Clare McAndrew a une fois de plus tenté de décrypter les tendances. Les "millenials" sont devenus les plus gros acheteurs. Les grosses galeries respirent. Le Net cartonne.

Clare McAndrew.

Crédits: Art/Basel.

C’est l’habituelle litanie de chiffres, auxquels ont tente de faire dire de choses. «Art/Basel» ayant finalement eu lieu en septembre, comme je vous lai raconté, il fallait que Clare McAndrew livre son habituel rapport sur le marché de l’art subventionné par la foire en question et UBS. La spécialiste de l’économie artistique a comme toujours noyé le poisson sous un flot de renseignements à la fois complexes et contradictoires. Oui, mais, par contre et je vous en passe…

Alors comment se porte le marché, selon l’Irlandaise et son équipe de joyeux comptables? Finalement plutôt bien, étant donné les circonstances. Alors que la pandémie n’est pas terminée et que les experts financiers nous annoncent régulièrement un krach boursier, le choc semble avoir été plutôt bien encaissé. Ce sont cette fois les «millenials» (27-41 ans) qui ont fait tourner la roue. Ils ont acheté depuis un an en moyenne deux fois plus que les membres de la Génération X (42-56 ans) et quatre fois davantage que les «baby boomers» (55-77 ans). Au-delà, je ne sais pas. Pour Clare, on doit déjà être morts, sans doute. Mais il me semble toujours exister des collectionneurs très âgés. J’en ai même vu à Bâle en septembre.

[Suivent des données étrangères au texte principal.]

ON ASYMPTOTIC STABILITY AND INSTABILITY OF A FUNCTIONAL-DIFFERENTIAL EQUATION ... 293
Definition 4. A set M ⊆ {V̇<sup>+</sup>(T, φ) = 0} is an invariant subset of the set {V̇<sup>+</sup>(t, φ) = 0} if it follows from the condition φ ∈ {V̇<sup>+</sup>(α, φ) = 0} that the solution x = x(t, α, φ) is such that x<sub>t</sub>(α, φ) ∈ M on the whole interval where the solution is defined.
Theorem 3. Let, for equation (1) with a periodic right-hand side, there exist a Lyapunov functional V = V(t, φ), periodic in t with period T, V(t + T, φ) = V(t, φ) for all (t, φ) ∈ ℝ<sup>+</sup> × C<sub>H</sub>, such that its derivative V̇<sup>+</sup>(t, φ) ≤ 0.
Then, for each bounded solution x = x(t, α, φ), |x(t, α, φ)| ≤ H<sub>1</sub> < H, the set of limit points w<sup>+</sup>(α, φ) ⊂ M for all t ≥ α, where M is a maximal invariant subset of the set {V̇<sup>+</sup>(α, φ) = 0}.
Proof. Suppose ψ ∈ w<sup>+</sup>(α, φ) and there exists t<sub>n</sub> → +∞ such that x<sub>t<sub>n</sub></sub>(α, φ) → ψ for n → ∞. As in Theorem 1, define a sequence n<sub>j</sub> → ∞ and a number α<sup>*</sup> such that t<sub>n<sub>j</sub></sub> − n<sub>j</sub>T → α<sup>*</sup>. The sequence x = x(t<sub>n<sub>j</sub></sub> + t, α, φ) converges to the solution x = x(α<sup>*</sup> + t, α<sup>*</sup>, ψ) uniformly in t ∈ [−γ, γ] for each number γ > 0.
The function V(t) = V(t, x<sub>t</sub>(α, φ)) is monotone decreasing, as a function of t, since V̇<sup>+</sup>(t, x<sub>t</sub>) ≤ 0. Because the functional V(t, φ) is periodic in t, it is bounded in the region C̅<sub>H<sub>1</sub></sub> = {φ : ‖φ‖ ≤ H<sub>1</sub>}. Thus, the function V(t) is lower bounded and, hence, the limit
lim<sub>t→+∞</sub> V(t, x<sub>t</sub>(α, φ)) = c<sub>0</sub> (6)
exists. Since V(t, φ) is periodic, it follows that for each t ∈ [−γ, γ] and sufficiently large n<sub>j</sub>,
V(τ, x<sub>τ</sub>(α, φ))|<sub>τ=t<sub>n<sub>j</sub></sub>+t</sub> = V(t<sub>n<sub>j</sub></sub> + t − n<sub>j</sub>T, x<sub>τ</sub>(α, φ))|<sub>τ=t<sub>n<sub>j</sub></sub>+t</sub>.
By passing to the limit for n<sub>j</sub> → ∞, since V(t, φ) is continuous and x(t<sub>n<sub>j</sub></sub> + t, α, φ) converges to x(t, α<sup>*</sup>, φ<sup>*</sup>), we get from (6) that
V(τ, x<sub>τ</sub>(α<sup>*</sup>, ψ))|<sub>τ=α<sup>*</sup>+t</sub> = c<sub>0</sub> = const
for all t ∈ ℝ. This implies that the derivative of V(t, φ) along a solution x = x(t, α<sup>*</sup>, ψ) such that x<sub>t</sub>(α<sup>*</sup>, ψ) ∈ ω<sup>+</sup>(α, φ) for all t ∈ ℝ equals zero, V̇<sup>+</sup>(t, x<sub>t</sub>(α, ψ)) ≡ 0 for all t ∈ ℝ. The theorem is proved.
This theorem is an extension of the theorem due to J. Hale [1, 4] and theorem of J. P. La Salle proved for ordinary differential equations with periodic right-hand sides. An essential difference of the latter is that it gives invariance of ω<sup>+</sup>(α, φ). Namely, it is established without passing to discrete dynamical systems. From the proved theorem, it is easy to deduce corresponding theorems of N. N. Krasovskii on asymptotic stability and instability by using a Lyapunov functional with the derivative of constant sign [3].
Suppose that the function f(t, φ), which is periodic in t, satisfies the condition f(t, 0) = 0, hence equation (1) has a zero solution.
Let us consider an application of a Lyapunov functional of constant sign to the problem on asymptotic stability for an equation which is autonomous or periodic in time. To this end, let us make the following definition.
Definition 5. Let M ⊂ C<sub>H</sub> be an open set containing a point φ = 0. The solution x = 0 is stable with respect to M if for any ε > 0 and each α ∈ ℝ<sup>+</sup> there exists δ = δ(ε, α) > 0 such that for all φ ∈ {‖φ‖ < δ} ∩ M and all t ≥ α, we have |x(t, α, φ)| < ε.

Les NFT sont encore des gadgets

L’essentiel du rapport, si j’ai bien compris la nouvelle que j’ai lue sur le site de «Il Giornale dell’arte», provient des réponses fournies par 700 galeristes internationaux. D’une manière générale, ils auraient gagné 10 pourcent de plus qu’en 2020. Mais attention! Ce sont ceux encaissant plus de dix millions de dollars par an qui s’en seraient le mieux tiré. La baisse moyenne ayant été de moins 20 pourcent en 2020, ils connaîtraient même un petit pourcent de montée par rapport à 2019. Leur chiffre d’affaires aurait en effet augmenté de 21 pourcent. Les galeristes moyens ont en revanche vu leur volume d’affaires diminuer encore de 3 pourcent. Pour les petits, qui se contentent de moins de 250 000 dollars par an, rien n’aurait changé depuis douze mois.

Inutile de dire que la part d’acquisitions faites en ligne a considérablement cru. Le Net représente désormais le tiers du marché. Faut-il voir un lien? Des œuvres peu matérielles comme le vidéo ont vu leur marché enfin décoller. Il a augmenté de manière à former un 12 pourcent du grand total. Les NFT dont tout le monde parle (et en particulier les journalistes!) occupent par contre une position encore marginale. Moins de 0,5 pourcent de la masse globale. Pour Clare McAndrew, il n’en s’agit pas moins d’un secteur à surveiller de près.

Des bombes fumigènes?

Reste qu’il est permis de se poser des questions sur ces résultats. Je connais peu de marchands disant la vérité, toute la vérité, rien que la vérité. Comme au tribunal. Je ne voudrais pas être méchant. Mais ces fameux rapports ont à mon avis un petit air de bombes fumigènes.